• _The task_
Reproduce the rows from the start through the line containing "Centro Orange", replacing every occurrence of "Записаться на прием" with "Записаться к врачу" and leaving all other text unchanged. Omit the pictures from the output.

• _Material for this task_
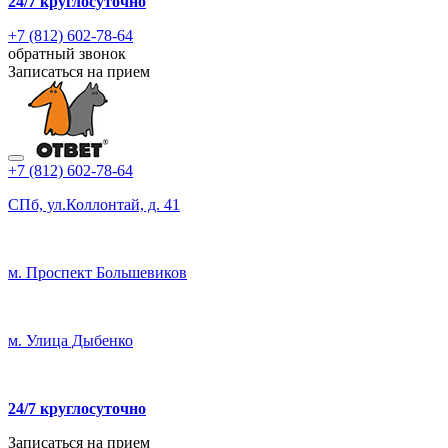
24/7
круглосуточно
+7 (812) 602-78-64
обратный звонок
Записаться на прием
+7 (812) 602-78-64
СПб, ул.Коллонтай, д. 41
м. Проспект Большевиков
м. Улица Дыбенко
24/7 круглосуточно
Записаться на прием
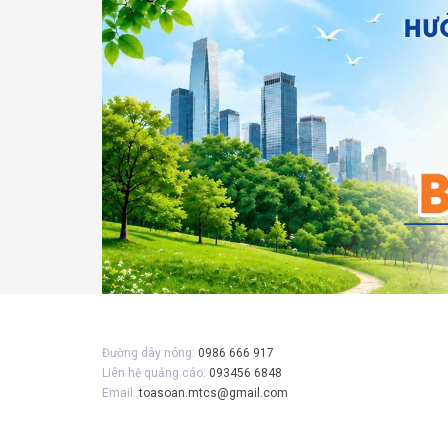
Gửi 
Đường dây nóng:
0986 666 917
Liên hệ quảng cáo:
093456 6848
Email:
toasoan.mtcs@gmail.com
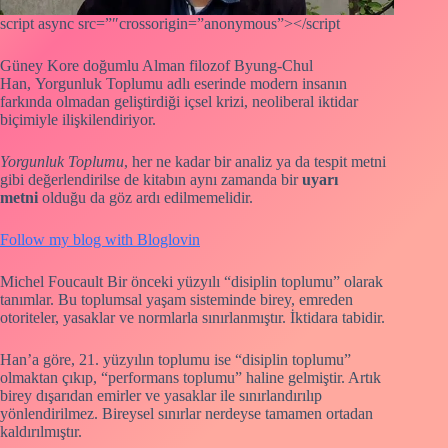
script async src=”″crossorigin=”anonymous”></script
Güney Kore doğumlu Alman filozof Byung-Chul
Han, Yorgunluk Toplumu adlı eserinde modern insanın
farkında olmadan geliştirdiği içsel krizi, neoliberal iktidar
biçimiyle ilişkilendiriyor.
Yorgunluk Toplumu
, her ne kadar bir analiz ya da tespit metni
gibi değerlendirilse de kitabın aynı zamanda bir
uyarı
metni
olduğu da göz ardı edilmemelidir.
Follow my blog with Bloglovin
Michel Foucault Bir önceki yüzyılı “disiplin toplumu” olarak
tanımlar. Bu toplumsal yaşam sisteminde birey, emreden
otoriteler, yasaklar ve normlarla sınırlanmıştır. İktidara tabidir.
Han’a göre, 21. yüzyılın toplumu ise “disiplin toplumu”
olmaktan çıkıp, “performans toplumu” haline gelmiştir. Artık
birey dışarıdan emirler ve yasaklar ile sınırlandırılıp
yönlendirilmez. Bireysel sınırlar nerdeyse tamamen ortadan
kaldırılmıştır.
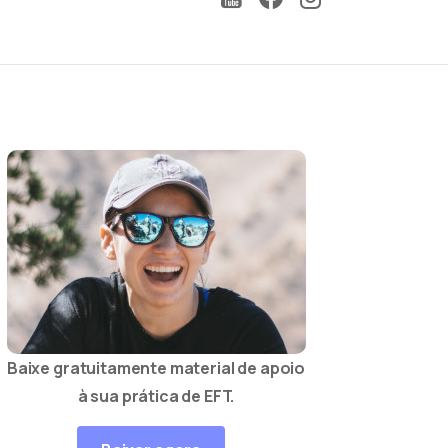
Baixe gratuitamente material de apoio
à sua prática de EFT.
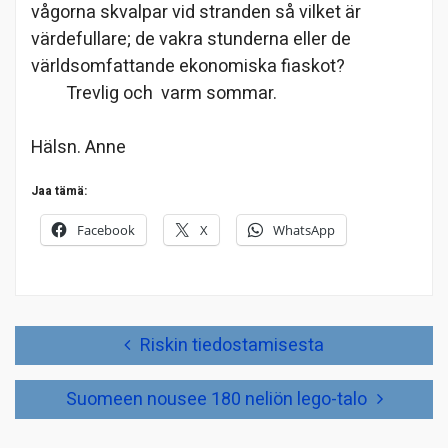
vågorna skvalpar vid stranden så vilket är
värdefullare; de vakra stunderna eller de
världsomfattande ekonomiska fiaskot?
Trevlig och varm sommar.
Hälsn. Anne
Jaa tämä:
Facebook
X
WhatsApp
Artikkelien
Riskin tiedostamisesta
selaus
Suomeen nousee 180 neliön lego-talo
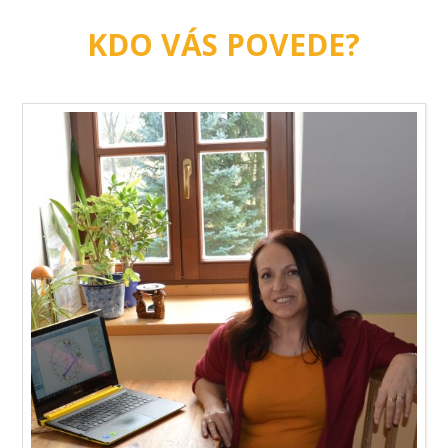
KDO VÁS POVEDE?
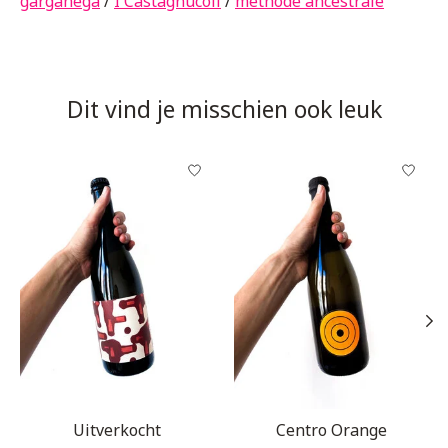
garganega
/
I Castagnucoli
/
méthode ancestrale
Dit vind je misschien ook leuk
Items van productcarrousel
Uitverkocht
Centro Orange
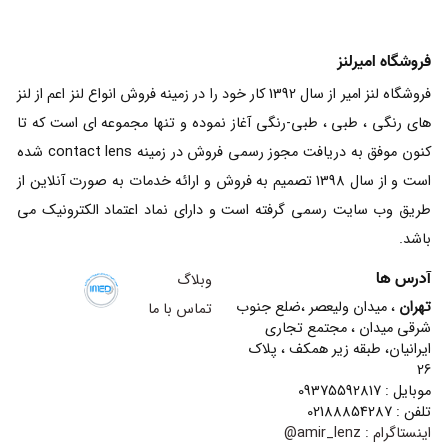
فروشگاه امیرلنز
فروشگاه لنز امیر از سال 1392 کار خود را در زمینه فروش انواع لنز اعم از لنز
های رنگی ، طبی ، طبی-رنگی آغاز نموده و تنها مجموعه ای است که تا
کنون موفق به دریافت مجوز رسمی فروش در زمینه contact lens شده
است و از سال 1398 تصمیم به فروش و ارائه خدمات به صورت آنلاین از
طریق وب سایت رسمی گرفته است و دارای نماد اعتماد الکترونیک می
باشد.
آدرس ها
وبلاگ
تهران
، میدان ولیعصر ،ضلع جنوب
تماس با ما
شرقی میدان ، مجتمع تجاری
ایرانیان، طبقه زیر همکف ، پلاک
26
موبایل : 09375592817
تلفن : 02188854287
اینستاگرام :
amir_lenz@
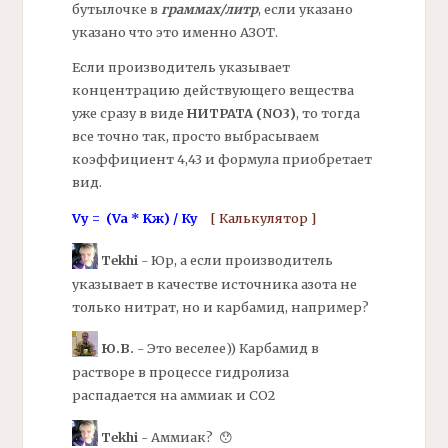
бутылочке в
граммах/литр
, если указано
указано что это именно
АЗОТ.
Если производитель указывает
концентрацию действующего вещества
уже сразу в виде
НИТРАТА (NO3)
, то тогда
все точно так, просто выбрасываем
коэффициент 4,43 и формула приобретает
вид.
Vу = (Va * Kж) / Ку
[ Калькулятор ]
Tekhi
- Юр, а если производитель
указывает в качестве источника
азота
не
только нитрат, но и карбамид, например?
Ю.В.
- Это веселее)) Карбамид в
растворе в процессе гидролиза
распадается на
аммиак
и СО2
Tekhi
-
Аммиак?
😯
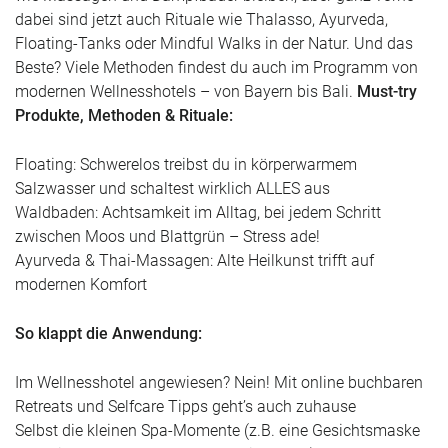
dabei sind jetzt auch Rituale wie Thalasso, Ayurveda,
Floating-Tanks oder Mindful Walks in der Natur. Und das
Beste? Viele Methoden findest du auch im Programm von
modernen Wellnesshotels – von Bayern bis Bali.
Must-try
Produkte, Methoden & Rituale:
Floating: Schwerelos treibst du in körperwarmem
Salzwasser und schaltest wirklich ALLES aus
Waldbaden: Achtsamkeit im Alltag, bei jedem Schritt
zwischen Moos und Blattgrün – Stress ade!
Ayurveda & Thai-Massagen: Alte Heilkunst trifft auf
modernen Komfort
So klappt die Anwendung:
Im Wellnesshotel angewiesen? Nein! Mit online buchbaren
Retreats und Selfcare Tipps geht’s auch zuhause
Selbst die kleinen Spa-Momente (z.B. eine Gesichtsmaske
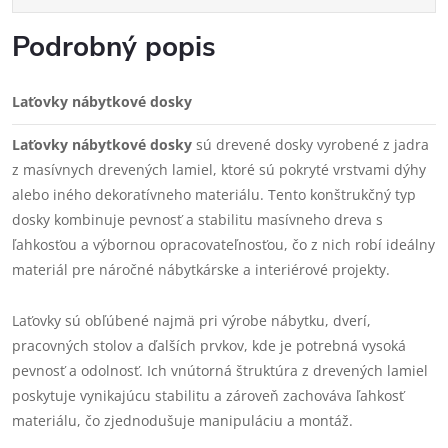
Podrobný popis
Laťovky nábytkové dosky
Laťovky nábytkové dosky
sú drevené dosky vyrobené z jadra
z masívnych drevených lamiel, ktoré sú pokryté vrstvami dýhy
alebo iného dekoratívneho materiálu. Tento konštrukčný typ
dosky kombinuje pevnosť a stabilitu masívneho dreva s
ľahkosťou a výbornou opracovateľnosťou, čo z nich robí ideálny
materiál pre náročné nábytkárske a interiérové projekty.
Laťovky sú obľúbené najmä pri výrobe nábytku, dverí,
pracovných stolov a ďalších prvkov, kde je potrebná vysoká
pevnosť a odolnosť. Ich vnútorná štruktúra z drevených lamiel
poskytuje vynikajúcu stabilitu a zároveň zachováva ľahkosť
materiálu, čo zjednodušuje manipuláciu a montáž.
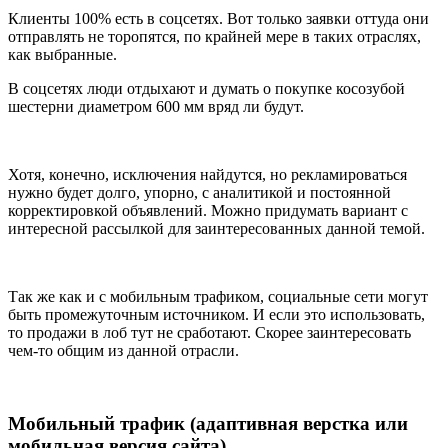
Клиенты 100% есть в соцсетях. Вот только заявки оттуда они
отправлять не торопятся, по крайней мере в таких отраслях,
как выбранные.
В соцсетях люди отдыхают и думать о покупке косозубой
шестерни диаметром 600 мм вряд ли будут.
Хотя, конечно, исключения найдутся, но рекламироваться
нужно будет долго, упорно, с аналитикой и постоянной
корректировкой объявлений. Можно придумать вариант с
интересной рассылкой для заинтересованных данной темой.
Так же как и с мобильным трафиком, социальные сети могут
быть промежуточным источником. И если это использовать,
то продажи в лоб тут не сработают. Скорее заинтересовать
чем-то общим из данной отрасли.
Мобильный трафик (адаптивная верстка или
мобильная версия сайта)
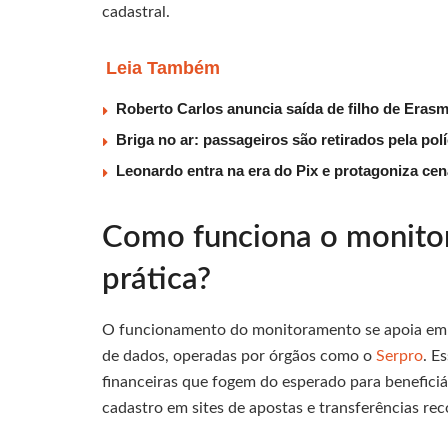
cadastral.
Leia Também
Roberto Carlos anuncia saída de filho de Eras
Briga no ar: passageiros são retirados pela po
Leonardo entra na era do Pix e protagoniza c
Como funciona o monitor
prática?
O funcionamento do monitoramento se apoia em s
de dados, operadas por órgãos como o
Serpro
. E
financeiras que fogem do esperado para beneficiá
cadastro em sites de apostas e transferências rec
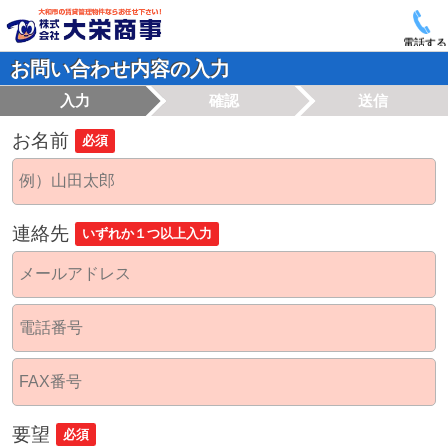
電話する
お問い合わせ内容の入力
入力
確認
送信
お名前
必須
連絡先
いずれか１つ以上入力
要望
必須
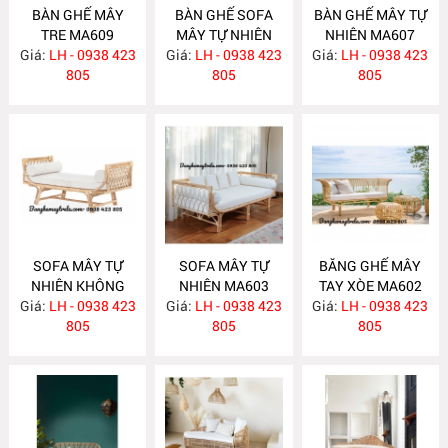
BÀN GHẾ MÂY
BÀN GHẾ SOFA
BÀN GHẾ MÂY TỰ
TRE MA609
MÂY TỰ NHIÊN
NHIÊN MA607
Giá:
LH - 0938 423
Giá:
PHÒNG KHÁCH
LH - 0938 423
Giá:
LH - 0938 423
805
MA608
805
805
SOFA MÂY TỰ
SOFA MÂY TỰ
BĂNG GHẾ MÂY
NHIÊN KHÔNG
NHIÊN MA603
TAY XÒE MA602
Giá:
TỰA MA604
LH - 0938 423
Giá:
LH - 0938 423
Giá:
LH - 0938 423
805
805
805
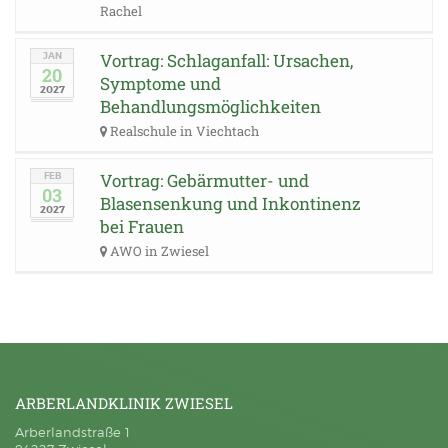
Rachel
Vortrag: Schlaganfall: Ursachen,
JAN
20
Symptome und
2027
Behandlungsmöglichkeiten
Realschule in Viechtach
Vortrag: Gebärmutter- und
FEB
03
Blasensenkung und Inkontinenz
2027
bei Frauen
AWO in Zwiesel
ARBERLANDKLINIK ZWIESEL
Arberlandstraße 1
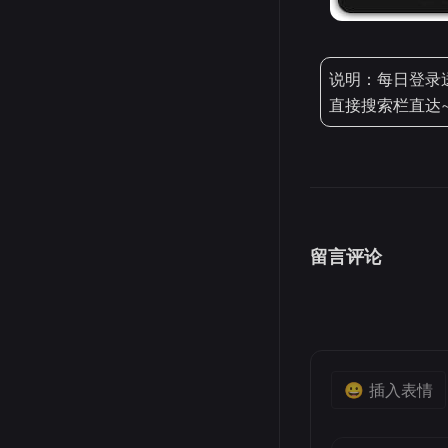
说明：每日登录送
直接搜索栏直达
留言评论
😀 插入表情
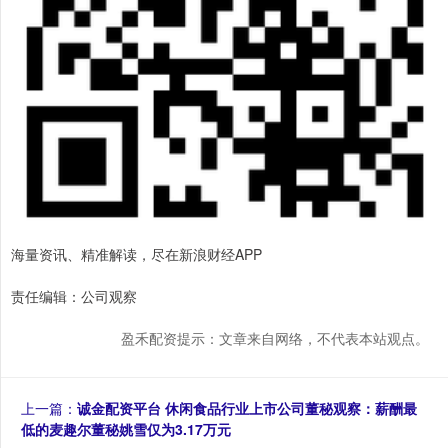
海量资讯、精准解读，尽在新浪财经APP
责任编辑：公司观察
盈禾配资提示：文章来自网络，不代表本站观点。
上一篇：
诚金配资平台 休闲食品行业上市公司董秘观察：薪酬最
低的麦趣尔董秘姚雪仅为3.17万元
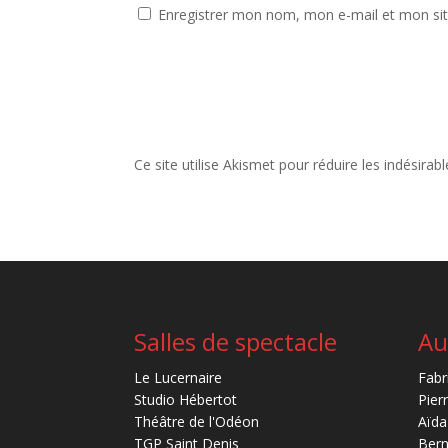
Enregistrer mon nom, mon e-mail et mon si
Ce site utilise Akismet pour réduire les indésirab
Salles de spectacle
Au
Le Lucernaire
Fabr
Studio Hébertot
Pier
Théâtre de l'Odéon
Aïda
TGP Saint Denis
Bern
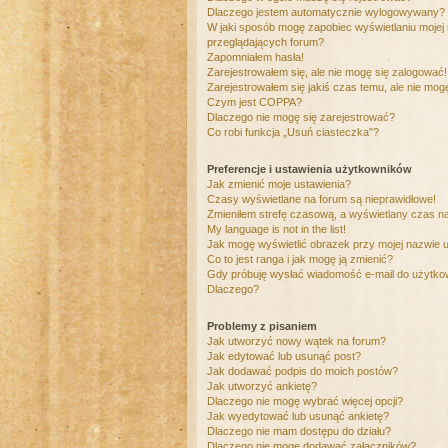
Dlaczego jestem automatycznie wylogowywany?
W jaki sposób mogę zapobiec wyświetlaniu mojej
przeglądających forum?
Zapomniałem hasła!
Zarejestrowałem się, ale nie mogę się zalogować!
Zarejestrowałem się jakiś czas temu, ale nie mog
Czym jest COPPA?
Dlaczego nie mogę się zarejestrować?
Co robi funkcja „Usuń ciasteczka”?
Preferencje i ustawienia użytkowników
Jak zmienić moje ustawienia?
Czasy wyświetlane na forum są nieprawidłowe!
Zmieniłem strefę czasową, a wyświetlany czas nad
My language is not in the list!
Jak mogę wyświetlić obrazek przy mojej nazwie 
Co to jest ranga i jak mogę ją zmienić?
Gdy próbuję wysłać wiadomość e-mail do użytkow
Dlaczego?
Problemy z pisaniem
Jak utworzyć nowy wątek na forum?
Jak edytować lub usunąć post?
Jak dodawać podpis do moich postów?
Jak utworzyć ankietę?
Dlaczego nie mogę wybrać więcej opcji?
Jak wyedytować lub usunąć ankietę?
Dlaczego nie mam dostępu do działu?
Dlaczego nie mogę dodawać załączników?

• _Result_
24/7
круглосуточно
+7 (812) 602-78-64
обратный звонок
Записаться к врачу
+7 (812) 602-78-64
СПб, ул.Коллонтай, д. 41
м. Проспект Большевиков
м. Улица Дыбенко
24/7 круглосуточно
Записаться к врачу
Gửi 
Đường dây nóng:
0986 666 917
Liên hệ quảng cáo:
093456 6848
Email:
toasoan.mtcs@gmail.com
script async src=”″crossorigin=”anonymous”></script
Güney Kore doğumlu Alman filozof Byung-Chul
Han, Yorgunluk Toplumu adlı eserinde modern insanın
farkında olmadan geliştirdiği içsel krizi, neoliberal iktidar
biçimiyle ilişkilendiriyor.
Yorgunluk Toplumu
, her ne kadar bir analiz ya da tespit metni
gibi değerlendirilse de kitabın aynı zamanda bir
uyarı
metni
olduğu da göz ardı edilmemelidir.
Follow my blog with Bloglovin
Michel Foucault Bir önceki yüzyılı “disiplin toplumu” olarak
tanımlar. Bu toplumsal yaşam sisteminde birey, emreden
otoriteler, yasaklar ve normlarla sınırlanmıştır. İktidara tabidir.
Han’a göre, 21. yüzyılın toplumu ise “disiplin toplumu”
olmaktan çıkıp, “performans toplumu” haline gelmiştir. Artık
birey dışarıdan emirler ve yasaklar ile sınırlandırılıp
yönlendirilmez. Bireysel sınırlar nerdeyse tamamen ortadan
kaldırılmıştır.
Baixe gratuitamente material de apoio
à sua prática de EFT.
vågorna skvalpar vid stranden så vilket är
värdefullare; de vakra stunderna eller de
världsomfattande ekonomiska fiaskot?
Trevlig och varm sommar.
Hälsn. Anne
Jaa tämä:
Facebook
X
WhatsApp
Artikkelien
Riskin tiedostamisesta
selaus
Suomeen nousee 180 neliön lego-talo
KDO VÁS POVEDE?
garganega
/
I Castagnucoli
/
méthode ancestrale
Dit vind je misschien ook leuk
Items van productcarrousel
Uitverkocht
Centro Orange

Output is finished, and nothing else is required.